Housing affordability matters for health, both directly and indirectly. Difficulty paying the rent or mortgage can harm people’s mental health, while spending more on housing leaves less for other essentials that influence health, such as food and social participation.

This chart shows the groups of people who are more at risk of living in a household that has to spend more than a third of its income on housing costs. It shows comparatively how the proportion has changed in terms of age, ethnicity and income over 10 years.


People in younger age groups are more likely to find housing unaffordable. A total of 15% of people aged 16–24 and 13% of people aged 25–34 spent more than a third of their income on housing costs in 2019/20. 

This compares to 11% of 35–44-year-olds and 8% of 45–54-year-olds. This is partly because older working-age groups tend to have higher incomes and are more likely to have lower housing costs because they own their homes.

Over the past decade, housing affordability has improved across all age groups, except for people aged over 55 years. The proportion of 55–64-year-olds with unaffordable housing has increased by 25%.


A higher proportion of people in all minority ethnic groups have high relative housing costs (13–19%) compared to white British people (9%). 


Housing costs relative to income are higher for people on the lowest incomes (the bottom 20% or quintile of the income distribution) than for people on higher incomes.

  • 26% of households on the lowest incomes spent more than a third of their income on housing costs in 2019/20, compared with only 3% of those in the top income quintile.
  • This relative inequality has increased by 3 percentage points in the past decade, largely because housing has become even less affordable for people on the lowest incomes.

This inequality is also partly due to there being more people renting either private or social homes in the lower income quintiles, for whom housing tends to be less affordable.

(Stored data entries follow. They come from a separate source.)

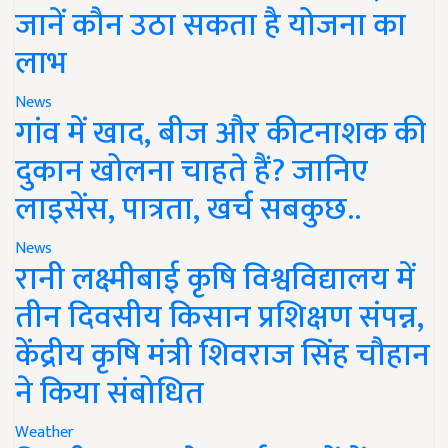
जानें कौन उठा सकता है योजना का
लाभ
News
गांव में खाद, बीज और कीटनाशक की
दुकान खोलना चाहते हैं? जानिए
लाइसेंस, पात्रता, खर्च सबकुछ..
News
रानी लक्ष्मीबाई कृषि विश्वविद्यालय में
तीन दिवसीय किसान प्रशिक्षण संपन्न,
केंद्रीय कृषि मंत्री शिवराज सिंह चौहान
ने किया संबोधित
Weather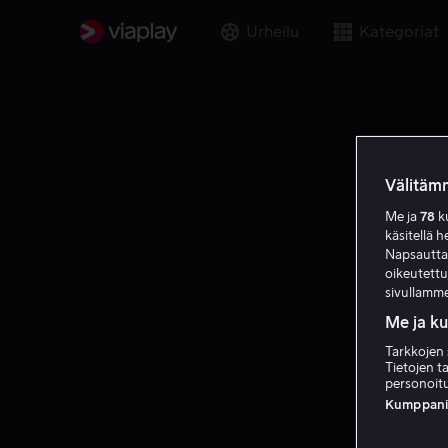
Urheilu
Kategoriat
Välitämm
Me ja
78
ku
käsitellä h
Napsauttama
oikeutett
sivullamme
Me ja k
Tarkkojen 
Tietojen ta
personoitu
Kumppanien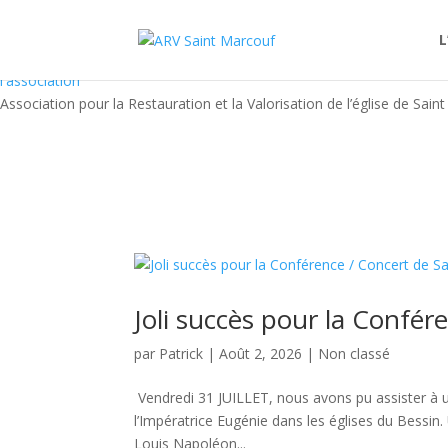
Faire
un don
L
Adhérer à
l'association
Association pour la Restauration et la Valorisation de l’église de Sai
Joli succès pour la Confér
par
Patrick
|
Août 2, 2026
|
Non classé
Vendredi 31 JUILLET, nous avons pu assister à 
l’Impératrice Eugénie dans les églises du Bessin.
Louis Napoléon...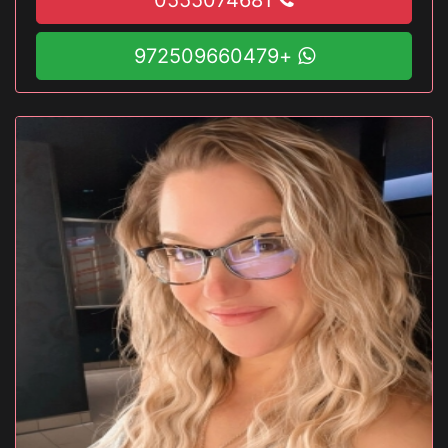
+972509660479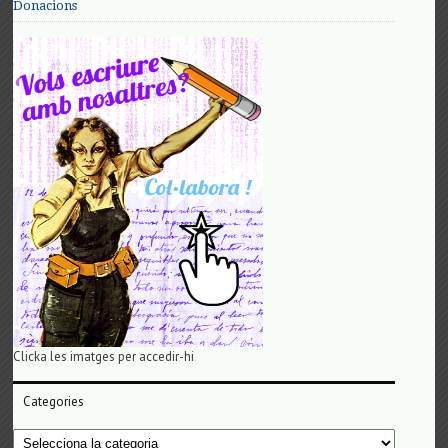
Donacions
Clicka les imatges per accedir-hi
Categories
Categories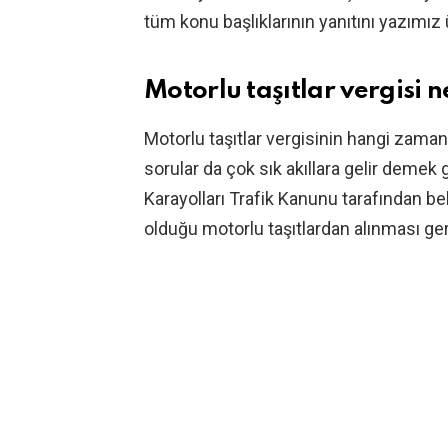
tüm konu başlıklarının yanıtını yazımız ü
Motorlu taşıtlar vergisi
Motorlu taşıtlar vergisinin hangi zaman
sorular da çok sık akıllara gelir deme
Karayolları Trafik Kanunu tarafından beli
olduğu motorlu taşıtlardan alınması gere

Support for housing costs has become increasingly inadequate compared with rent levels, with housing benefit reduced relative to rents over the past five years. Support for private renters has been partially restored during the pandemic, but is still below previous levels, when the bottom half of rents in an area were covered, rather than the bottom 30%. Increasing housing benefit would be one way of improving affordability for social and private rented households.

  • Housing affordability is measured here as housing costs (net of housing benefit) divided by household income. It is adjusted depending on household size to produce a ratio. If the ratio exceeds 0.33, the household is counted as having an affordability problem. Housing costs, including rent and mortgage interest payments, also include utility bills, such as water and council tax, as well as ground rent and service charges for owner-occupied homes.